*** Records ***

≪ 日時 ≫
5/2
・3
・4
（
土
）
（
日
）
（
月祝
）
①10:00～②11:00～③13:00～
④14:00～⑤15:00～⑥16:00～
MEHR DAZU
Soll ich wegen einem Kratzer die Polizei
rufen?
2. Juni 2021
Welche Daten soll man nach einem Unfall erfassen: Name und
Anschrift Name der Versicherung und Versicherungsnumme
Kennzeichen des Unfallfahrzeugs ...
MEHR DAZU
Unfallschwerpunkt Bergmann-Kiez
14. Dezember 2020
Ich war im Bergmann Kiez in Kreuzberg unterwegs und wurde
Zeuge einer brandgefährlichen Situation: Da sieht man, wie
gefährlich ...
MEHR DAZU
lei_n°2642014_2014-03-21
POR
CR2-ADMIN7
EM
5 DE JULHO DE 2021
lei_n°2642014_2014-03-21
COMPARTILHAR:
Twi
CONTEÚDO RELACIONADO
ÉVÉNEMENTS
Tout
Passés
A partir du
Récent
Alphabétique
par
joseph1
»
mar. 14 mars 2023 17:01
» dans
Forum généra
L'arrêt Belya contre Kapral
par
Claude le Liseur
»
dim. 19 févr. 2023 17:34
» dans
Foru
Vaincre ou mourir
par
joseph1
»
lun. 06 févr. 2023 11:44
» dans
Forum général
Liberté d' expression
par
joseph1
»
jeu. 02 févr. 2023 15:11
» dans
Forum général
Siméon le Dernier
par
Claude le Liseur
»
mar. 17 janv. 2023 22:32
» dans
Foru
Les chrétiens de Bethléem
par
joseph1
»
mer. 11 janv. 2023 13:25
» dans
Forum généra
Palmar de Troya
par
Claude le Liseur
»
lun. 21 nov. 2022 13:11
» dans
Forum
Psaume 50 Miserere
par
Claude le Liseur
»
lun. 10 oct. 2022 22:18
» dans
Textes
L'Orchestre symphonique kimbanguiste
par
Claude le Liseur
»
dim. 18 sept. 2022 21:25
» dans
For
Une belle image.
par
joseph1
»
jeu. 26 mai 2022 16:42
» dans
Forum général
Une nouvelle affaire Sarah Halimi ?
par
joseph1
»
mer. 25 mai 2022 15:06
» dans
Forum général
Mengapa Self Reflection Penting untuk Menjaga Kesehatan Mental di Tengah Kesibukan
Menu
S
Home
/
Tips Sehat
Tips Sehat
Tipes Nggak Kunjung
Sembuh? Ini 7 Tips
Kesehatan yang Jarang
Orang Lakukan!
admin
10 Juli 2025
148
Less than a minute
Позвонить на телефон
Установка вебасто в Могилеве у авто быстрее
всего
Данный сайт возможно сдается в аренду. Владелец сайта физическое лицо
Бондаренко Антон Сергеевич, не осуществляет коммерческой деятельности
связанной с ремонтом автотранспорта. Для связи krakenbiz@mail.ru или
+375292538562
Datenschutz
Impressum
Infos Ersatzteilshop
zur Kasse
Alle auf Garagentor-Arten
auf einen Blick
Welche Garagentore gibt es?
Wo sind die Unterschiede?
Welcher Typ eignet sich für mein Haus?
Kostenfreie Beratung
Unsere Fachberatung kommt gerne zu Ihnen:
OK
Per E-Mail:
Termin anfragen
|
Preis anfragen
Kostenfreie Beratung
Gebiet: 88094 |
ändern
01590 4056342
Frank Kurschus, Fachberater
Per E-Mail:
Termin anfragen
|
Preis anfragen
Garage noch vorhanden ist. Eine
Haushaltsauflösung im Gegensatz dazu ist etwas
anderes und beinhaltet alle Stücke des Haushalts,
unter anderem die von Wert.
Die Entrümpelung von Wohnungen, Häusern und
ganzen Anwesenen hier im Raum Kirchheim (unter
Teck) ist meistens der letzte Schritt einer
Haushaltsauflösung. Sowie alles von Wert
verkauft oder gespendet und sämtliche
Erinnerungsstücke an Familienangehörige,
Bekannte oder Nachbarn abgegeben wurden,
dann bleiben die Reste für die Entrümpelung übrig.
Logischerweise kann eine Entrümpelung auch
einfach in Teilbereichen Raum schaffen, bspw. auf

*** End of Records ***
*** Records ***

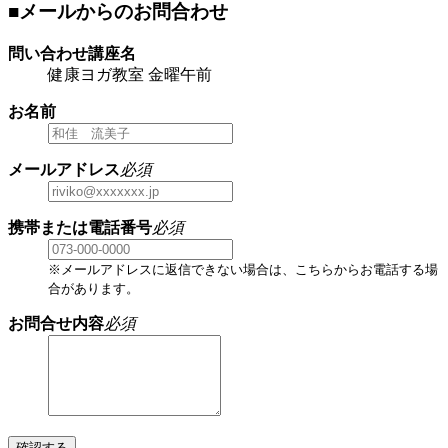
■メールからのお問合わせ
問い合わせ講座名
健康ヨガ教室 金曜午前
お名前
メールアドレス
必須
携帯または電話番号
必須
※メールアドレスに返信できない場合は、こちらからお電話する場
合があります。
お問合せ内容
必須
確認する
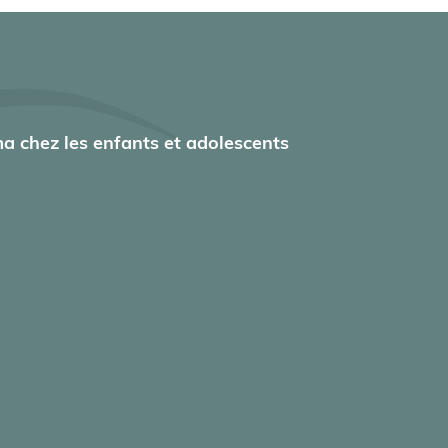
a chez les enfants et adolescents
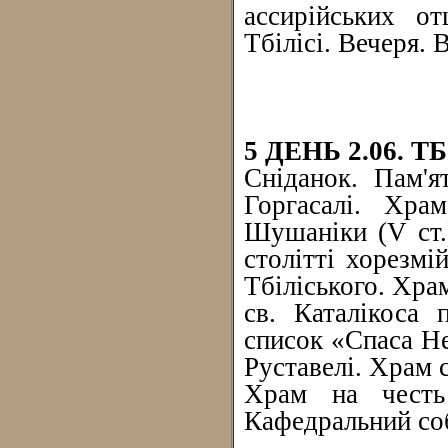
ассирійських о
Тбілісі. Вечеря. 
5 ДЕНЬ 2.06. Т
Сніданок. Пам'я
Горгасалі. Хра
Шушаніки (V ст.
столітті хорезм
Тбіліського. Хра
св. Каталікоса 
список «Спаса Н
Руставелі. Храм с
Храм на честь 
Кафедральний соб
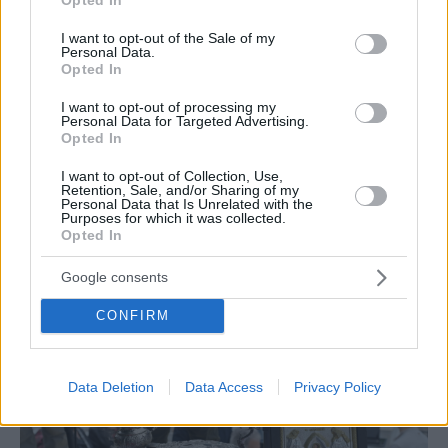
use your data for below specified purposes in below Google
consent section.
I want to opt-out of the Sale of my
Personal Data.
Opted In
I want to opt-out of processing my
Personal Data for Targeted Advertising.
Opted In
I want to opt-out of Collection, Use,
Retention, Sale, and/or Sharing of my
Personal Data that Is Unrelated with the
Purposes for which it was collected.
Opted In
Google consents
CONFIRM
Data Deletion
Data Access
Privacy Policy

*** End of Records ***

# [Directions for this task]
Copy out the lines of the records above word for word, from the line containing "use your data" up to and including the line containing "Privacy Policy".

# [Expected output]
use your data for below specified purposes in below Google
consent section.
I want to opt-out of the Sale of my
Personal Data.
Opted In
I want to opt-out of processing my
Personal Data for Targeted Advertising.
Opted In
I want to opt-out of Collection, Use,
Retention, Sale, and/or Sharing of my
Personal Data that Is Unrelated with the
Purposes for which it was collected.
Opted In
Google consents
CONFIRM
Data Deletion
Data Access
Privacy Policy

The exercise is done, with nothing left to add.